Brocade developing 32-Gigabit Fibre Channel

04.05.2011
Brocade Technologies, which announced 16G bps (bit-per-second) Fibre Channel products on Monday, is already working on a 32G bps version and expects to have it on the market within three years.

Other vendors are moving toward Ethernet as a common storage and LAN interconnect, with 40G bps and 100G bps generations recently standardized. But while Brocade offers a growing range of Ethernet products, it also plans to continue developing Fibre Channel, a specialized protocol for storage in which the company has a dominant market position.

Brocade's customers like and trust Fibre Channel, CTO Dave Stevens said at a press and analyst event on the Brocade campus on Tuesday, after he was asked why his company is pushing ahead with faster iterations.

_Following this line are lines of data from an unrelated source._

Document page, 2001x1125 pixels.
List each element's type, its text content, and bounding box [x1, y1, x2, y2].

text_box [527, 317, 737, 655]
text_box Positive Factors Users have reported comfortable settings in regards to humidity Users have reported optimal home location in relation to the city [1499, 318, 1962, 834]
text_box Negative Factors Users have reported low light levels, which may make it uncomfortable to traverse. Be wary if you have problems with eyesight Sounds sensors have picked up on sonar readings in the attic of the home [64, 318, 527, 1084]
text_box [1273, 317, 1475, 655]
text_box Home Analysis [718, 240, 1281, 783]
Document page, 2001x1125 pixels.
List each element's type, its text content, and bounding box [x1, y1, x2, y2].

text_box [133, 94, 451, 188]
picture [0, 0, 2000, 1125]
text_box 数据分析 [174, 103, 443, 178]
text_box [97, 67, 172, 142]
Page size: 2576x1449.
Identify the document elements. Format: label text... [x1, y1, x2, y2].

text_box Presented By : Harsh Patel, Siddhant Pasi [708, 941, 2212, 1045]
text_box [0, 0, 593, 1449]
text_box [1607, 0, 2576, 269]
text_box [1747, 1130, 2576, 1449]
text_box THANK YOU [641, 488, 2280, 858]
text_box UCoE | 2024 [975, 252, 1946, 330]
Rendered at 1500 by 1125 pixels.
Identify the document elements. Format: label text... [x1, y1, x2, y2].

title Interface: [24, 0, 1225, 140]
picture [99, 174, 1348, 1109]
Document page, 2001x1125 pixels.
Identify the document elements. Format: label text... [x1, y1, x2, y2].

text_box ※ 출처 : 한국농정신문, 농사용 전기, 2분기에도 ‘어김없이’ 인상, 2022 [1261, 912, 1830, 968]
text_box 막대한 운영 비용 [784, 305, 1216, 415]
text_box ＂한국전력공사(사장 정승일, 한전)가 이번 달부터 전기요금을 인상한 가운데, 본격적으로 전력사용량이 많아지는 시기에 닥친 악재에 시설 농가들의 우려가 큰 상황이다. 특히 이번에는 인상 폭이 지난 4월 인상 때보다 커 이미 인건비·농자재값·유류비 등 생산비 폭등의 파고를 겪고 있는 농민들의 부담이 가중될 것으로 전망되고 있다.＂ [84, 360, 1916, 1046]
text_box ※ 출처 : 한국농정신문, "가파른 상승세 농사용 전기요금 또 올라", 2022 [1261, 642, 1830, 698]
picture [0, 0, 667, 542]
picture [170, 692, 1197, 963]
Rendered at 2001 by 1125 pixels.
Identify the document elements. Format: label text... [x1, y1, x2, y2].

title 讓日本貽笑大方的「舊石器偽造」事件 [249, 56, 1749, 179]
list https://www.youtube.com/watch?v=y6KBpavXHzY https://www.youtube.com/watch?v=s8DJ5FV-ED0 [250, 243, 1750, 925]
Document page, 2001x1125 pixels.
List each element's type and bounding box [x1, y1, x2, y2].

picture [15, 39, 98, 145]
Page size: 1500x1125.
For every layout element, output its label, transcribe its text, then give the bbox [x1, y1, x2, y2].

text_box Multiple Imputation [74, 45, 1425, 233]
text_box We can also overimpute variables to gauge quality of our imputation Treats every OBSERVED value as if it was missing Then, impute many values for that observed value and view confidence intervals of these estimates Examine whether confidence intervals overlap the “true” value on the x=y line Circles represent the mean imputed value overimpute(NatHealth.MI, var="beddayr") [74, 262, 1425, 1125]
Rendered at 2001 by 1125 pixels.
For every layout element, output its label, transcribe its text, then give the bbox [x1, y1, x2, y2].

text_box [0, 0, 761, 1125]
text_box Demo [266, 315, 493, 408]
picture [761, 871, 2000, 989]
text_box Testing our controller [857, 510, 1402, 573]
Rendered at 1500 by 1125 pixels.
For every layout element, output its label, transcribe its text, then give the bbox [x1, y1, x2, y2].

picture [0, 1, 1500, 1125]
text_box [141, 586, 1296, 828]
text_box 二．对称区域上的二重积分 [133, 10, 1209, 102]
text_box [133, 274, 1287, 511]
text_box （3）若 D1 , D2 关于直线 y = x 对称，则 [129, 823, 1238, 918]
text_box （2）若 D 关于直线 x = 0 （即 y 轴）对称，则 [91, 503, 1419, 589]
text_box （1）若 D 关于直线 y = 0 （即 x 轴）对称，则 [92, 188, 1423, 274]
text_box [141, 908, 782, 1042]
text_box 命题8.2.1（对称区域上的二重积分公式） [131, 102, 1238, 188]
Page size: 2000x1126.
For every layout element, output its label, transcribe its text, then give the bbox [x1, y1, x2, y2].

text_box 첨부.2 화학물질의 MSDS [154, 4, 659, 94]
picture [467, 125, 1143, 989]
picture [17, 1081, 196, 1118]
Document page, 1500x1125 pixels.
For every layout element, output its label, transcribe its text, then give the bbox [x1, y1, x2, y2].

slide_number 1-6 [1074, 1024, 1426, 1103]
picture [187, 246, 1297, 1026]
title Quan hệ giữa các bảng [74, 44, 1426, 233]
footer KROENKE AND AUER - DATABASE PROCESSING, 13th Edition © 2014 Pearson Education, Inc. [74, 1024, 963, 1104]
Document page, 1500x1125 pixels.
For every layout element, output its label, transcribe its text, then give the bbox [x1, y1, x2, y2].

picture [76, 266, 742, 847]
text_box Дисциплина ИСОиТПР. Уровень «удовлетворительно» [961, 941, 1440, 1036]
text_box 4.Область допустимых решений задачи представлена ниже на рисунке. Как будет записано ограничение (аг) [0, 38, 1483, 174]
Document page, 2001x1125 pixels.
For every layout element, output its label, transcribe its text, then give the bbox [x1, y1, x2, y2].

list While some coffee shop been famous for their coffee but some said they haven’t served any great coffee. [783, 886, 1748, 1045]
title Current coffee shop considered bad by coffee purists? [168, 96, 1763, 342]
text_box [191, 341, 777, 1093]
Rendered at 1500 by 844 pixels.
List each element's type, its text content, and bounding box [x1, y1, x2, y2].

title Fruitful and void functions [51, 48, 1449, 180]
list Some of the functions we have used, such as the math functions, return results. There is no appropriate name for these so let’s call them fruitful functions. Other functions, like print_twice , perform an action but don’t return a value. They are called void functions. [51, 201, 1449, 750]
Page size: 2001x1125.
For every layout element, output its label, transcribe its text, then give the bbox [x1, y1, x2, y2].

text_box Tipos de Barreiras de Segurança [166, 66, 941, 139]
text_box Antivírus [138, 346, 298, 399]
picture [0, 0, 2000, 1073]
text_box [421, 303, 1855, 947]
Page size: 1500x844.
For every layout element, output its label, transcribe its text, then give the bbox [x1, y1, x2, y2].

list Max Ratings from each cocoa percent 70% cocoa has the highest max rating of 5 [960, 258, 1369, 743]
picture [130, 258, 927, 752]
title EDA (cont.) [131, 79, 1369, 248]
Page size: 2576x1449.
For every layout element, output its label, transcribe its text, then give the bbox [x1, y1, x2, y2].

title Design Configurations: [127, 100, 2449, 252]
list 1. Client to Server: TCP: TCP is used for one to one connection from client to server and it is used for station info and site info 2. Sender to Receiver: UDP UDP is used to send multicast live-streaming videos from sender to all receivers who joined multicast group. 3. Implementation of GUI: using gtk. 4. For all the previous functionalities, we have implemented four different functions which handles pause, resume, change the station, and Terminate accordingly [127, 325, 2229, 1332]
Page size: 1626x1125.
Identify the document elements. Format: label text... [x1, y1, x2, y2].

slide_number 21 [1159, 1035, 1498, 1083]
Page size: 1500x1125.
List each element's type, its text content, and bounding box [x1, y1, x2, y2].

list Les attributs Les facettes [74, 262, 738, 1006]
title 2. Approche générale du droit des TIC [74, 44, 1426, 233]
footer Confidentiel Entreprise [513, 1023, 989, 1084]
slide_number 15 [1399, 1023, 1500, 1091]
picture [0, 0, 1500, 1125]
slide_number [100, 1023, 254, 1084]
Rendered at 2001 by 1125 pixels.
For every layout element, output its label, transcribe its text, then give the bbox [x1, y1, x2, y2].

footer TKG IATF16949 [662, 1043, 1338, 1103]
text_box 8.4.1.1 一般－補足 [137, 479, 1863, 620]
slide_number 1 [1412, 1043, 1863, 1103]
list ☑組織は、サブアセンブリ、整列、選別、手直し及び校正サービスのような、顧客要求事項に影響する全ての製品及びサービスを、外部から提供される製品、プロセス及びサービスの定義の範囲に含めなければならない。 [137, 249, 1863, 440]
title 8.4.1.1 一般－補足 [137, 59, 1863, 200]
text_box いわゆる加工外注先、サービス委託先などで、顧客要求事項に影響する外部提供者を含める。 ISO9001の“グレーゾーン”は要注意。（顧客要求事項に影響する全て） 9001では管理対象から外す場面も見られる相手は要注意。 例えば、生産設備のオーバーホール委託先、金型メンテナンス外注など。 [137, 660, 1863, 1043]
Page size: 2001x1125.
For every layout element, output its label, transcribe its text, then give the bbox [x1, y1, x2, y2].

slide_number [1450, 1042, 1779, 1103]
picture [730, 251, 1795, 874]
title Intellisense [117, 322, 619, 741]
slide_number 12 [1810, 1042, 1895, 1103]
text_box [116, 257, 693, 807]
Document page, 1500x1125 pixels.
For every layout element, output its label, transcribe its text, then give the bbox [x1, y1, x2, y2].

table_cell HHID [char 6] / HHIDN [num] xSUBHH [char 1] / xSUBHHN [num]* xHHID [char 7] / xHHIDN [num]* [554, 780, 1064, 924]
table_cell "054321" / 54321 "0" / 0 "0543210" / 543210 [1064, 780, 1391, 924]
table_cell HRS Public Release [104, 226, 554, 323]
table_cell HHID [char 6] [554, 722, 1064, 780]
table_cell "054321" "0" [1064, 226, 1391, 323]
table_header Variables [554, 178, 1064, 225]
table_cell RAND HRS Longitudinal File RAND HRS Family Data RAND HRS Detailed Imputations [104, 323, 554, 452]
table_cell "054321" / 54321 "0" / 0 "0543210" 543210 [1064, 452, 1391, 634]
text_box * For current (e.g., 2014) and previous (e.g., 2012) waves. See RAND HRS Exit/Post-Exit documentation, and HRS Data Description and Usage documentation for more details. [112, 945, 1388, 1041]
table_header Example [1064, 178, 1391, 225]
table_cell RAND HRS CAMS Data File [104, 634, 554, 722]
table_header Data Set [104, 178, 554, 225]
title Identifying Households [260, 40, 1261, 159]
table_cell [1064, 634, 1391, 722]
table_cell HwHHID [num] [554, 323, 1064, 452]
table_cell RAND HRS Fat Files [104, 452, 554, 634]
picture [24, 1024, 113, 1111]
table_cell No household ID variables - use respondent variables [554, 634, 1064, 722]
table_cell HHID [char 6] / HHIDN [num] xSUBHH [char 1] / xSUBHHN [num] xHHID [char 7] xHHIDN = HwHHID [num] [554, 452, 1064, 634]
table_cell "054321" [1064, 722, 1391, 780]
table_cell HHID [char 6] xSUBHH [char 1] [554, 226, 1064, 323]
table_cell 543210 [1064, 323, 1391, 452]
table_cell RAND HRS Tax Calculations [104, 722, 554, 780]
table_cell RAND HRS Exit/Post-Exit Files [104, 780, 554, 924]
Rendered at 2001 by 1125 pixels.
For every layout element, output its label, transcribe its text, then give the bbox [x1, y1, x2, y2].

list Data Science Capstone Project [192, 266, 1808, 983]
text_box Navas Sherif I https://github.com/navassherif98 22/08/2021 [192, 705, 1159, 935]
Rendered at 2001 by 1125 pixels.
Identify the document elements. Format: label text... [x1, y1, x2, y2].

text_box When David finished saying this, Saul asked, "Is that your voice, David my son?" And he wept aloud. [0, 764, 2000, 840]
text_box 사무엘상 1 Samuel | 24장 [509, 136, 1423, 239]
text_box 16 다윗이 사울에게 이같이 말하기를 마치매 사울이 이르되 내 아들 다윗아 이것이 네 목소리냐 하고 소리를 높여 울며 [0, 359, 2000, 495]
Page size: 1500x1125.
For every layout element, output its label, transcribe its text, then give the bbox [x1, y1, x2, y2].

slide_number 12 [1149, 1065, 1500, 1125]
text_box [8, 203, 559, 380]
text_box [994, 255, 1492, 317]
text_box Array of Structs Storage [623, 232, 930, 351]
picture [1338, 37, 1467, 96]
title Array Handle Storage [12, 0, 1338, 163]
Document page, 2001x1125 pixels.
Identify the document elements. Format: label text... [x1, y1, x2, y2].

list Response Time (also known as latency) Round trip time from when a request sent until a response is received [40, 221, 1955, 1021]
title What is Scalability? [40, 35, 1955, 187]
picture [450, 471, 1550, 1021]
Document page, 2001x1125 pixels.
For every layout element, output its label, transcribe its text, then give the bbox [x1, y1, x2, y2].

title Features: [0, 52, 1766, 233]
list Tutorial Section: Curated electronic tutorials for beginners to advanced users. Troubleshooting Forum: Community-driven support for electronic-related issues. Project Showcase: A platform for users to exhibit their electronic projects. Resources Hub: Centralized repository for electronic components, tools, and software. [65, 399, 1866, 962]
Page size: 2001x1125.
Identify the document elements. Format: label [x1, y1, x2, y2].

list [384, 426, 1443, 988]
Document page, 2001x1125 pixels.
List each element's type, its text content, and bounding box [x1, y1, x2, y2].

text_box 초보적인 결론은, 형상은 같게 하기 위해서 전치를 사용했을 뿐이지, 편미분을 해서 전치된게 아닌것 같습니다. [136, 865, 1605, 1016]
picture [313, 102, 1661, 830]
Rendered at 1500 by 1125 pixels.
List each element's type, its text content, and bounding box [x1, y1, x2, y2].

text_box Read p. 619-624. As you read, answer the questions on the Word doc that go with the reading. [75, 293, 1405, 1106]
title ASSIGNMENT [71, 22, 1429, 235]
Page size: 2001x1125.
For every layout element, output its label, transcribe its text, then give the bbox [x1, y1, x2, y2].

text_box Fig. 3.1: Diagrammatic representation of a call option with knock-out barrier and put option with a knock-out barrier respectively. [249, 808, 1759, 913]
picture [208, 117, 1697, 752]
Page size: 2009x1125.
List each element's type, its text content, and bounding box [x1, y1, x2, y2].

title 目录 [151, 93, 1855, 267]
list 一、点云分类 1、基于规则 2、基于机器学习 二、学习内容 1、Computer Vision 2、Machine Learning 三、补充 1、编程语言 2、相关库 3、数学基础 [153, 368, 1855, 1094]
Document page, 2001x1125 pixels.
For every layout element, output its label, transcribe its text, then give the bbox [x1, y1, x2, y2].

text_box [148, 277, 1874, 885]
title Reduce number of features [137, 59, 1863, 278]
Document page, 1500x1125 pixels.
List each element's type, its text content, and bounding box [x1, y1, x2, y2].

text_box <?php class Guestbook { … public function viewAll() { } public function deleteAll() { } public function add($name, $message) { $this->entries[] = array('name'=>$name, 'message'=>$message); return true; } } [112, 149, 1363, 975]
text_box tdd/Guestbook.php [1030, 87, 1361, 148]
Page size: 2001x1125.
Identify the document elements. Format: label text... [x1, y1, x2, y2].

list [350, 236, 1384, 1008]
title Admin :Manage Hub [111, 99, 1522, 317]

Customers tell Brocade that Fibre Channel is tested, cost-efficient and resilient, Stevens said. Earlier in the day, Brocade executives had said that demand for FCOE (Fibre Channel Over Ethernet), which is designed for unified networks across storage and computing, is still very thin. Brocade also offers FCOE. Executives said Brocade believes it is important to give customers choices.

In addition to 16G bps Fibre Channel products, which will be backward compatible to the earlier 8G bps, 4G bps and 2G bps versions of the technology, Brocade announced a variety of products for enterprise and service-provider networks on Tuesday. The company is focused on extending the predictable and solid characteristics of data center networks across entire networks, all the way out to client devices and remote locations.

Brocade also unveiled an architecture called CloudPlex, which will guide the company in developing infrastructure for private, public and hybrid clouds. Ultimately, this architecture will provide a way for enterprises to easily and quickly shift virtual machines between public and private clouds over long distances, Stevens said. The architecture for doing this, called Starlifter, will hit the market in 2012, CEO Mike Klayko said in an interview after the event.